Listening to Muhyiddin speak about virtue—or about being willing to do good to PAS despite believing PAS has treated Bersatu badly—reminds me of how virtue actually breaks down.

Virtue does not disappear overnight.

It breaks down when people stop seeing it as a comprehensive way of life that governs all their actions, intentions and relationships, and instead begin practising it only selectively, whenever it is convenient.

A genuinely virtuous generation does not think in terms of being honest with one person while deceiving another, or being compassionate in one situation while acting corruptly in another.

Their virtue is a thread that runs through every aspect of their lives.

I am not saying that a virtuous generation never commits wrongs.

It certainly does.

But when it commits a wrong, it at least recognises that it has done something wrong.

A generation that has lost its virtue is different.

The first sign of its decay is that it behaves virtuously on some occasions, while acting dishonestly, excessively and corruptly on others—yet still sincerely believes itself to be virtuous because it occasionally performs acts of kindness.

Virtue has ceased to be the foundation of its character.

It has become merely an occasional performance.

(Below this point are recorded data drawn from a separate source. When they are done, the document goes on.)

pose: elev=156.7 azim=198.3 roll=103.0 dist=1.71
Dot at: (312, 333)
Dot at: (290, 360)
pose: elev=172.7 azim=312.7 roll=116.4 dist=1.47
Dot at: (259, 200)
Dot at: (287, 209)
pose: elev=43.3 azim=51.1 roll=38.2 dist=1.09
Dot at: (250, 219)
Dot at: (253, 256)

When such people commit acts of corruption or injustice, they often do not even realise they have done anything wrong.

Instead, they reassure themselves that they are still good people.

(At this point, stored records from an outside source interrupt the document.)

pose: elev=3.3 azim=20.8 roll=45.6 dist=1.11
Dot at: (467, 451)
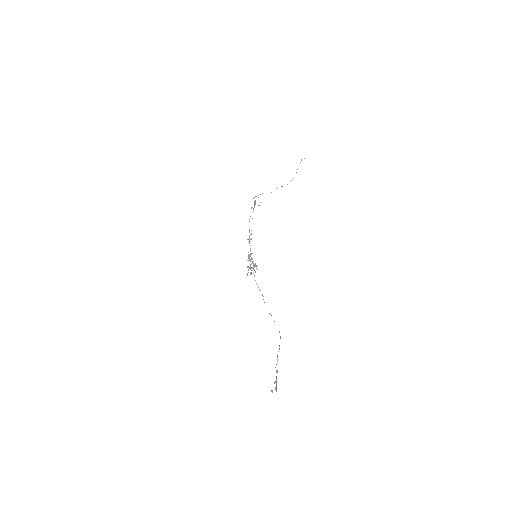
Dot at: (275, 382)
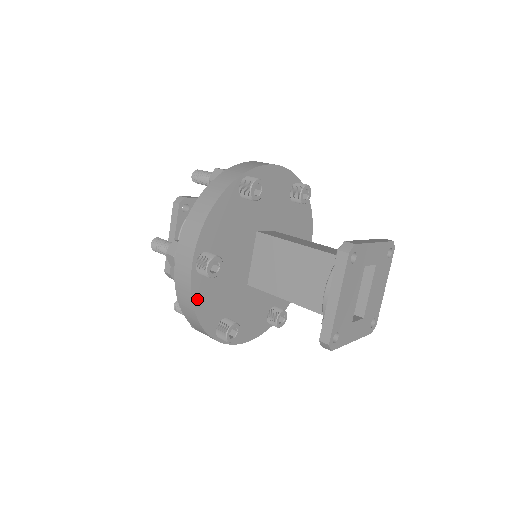
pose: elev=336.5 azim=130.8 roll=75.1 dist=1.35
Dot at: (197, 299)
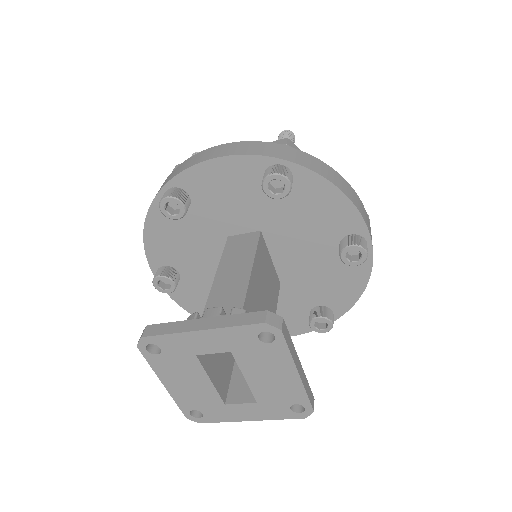
Dot at: (182, 302)
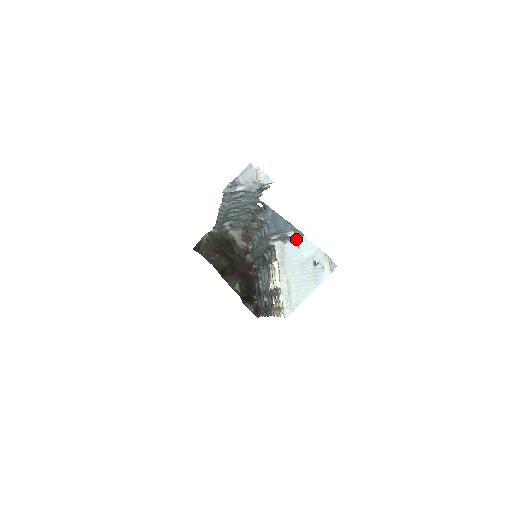
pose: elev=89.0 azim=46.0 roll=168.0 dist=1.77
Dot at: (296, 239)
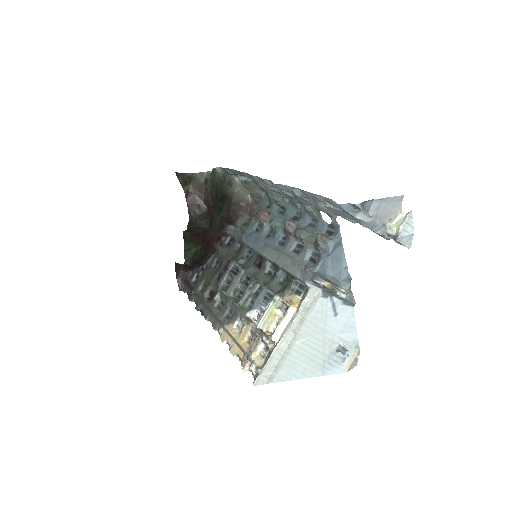
Dot at: (341, 302)
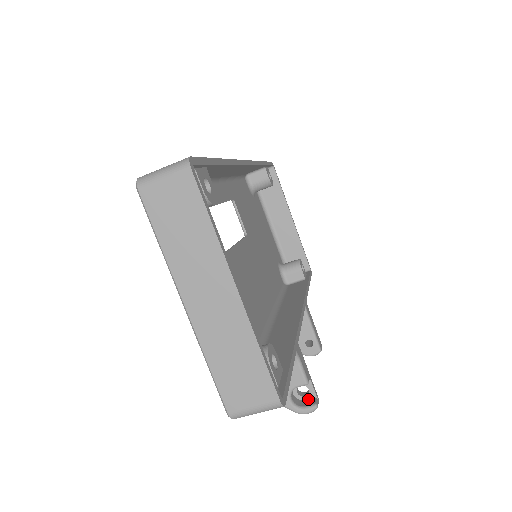
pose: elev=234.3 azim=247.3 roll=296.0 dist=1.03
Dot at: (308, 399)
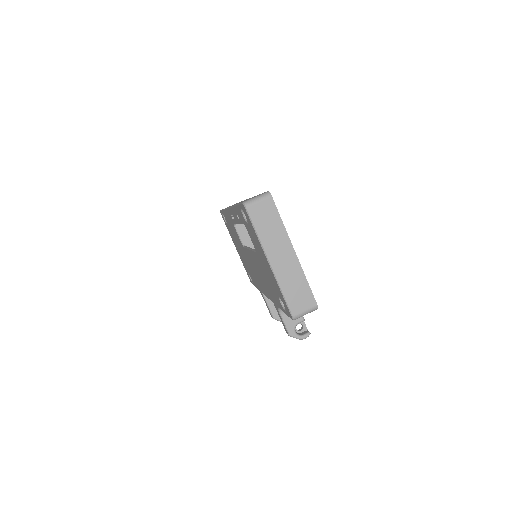
Dot at: (303, 332)
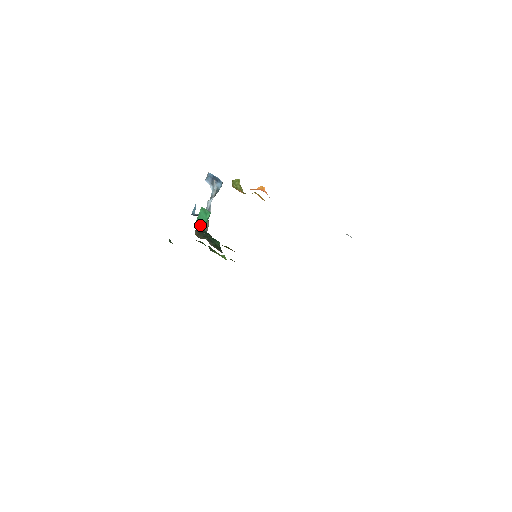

They convince themselves they are virtuous because they returned RM10 after stealing RM1,000—after all, they were thoughtful enough to leave you enough money to take a Grab home.

Or they tell themselves they are noble because they are willing to help you campaign during an election, after spending years sitting on your back and making your life as difficult as possible.

History suggests that every civilisation which has endured for centuries eventually found some way of overcoming this "Chinese curse."

It found a way to remove—or reform—a corrupt and morally exhausted third generation before it could destroy everything that previous generations had built.

Those that failed to do so disappeared from history.

Many societies place great emphasis on respecting their elders.

There is wisdom in that.

But when respect becomes so absolute that a society can no longer challenge elders who have become corrupt, decadent or incompetent, then respect itself becomes the instrument of decline.

Perhaps that is the real lesson behind the Chinese saying.

Civilisations are not destroyed simply because they become wealthy.

They are destroyed when they mistake occasional acts of kindness for virtue itself, and lose the moral courage to remove those who have ceased to deserve the authority they inherited.